Copy out everything in the pandas notebook below from "# Watch out" down to "which kills me.", character for character.

◆ **EXCERPTED TEXT**
+++

In [ ]:
%matplotlib inline

import pandas
import matplotlib.pyplot

In [ ]:
truth_df = pandas.DataFrame.from_csv("raw_data/truth.csv", index_col=None)
# Generate "Dates" from "Date" and "Time"
truth_df["Dates"] = pandas.to_datetime(truth_df["Date"] + " " + truth_df["Time"])
# Remove commas from Category field, because they are removed from the train and submission sets
truth_df["Category"] = truth_df["Category"].apply(lambda x: x.replace(",", ""))

train_df = pandas.DataFrame.from_csv("raw_data/train.csv", index_col=None)
train_df["Dates"] = pandas.to_datetime(train_df["Dates"])
test_df = pandas.DataFrame.from_csv("raw_data/test.csv", index_col=None)
test_df["Dates"] = pandas.to_datetime(test_df["Dates"])

In [ ]:
# These are the columns from the training dataset:
#  Dates,Category,Descript,DayOfWeek,PdDistrict,Resolution,Address,X,Y

# Match with training set to make sure everything is in order.
# Watch out for X and Y, which have precision differences between truth and train/test sets.
fig, ax = matplotlib.pyplot.subplots(1,3)

ax[0].scatter(train_df["X"], train_df["Y"])
ax[1].scatter(truth_df["X"], truth_df["Y"])
ax[2].scatter(test_df["X"], test_df["Y"])

In [ ]:
# Those entries at the North Pole are missing data.
# They do appear in the test set, which kills me.
# Here are what their addresses look like
invalid_train_points = (train_df["Y"] == 90)
invalid_truth_points = (truth_df["Y"] == 90)
invalid_test_points = (test_df["Y"] == 90)

pandas.concat([train_df.loc[invalid_train_points, "Address"],
               truth_df.loc[invalid_truth_points, "Address"],
               test_df.loc[invalid_test_points, "Address"]]).unique()

+++

◆ **INFORMATION PROVIDED**

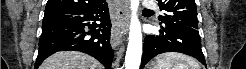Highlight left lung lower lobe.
I'll return each instance as SVG.
<instances>
[{
  "instance_id": "0a47b994",
  "label": "left lung lower lobe",
  "mask_w": 246,
  "mask_h": 69,
  "mask_svg": "<svg viewBox=\"0 0 246 69\" xmlns=\"http://www.w3.org/2000/svg\"><path fill=\"white\" fill-rule=\"evenodd\" d=\"M159 35H147L141 69L156 55L165 52H180L190 55L206 65L201 50V39L196 29L184 26H161Z\"/></svg>"
}]
</instances>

+++

◆ **OUTPUT BELOW**
# Watch out for X and Y, which have precision differences between truth and train/test sets.
fig, ax = matplotlib.pyplot.subplots(1,3)

ax[0].scatter(train_df["X"], train_df["Y"])
ax[1].scatter(truth_df["X"], truth_df["Y"])
ax[2].scatter(test_df["X"], test_df["Y"])

In [ ]:
# Those entries at the North Pole are missing data.
# They do appear in the test set, which kills me.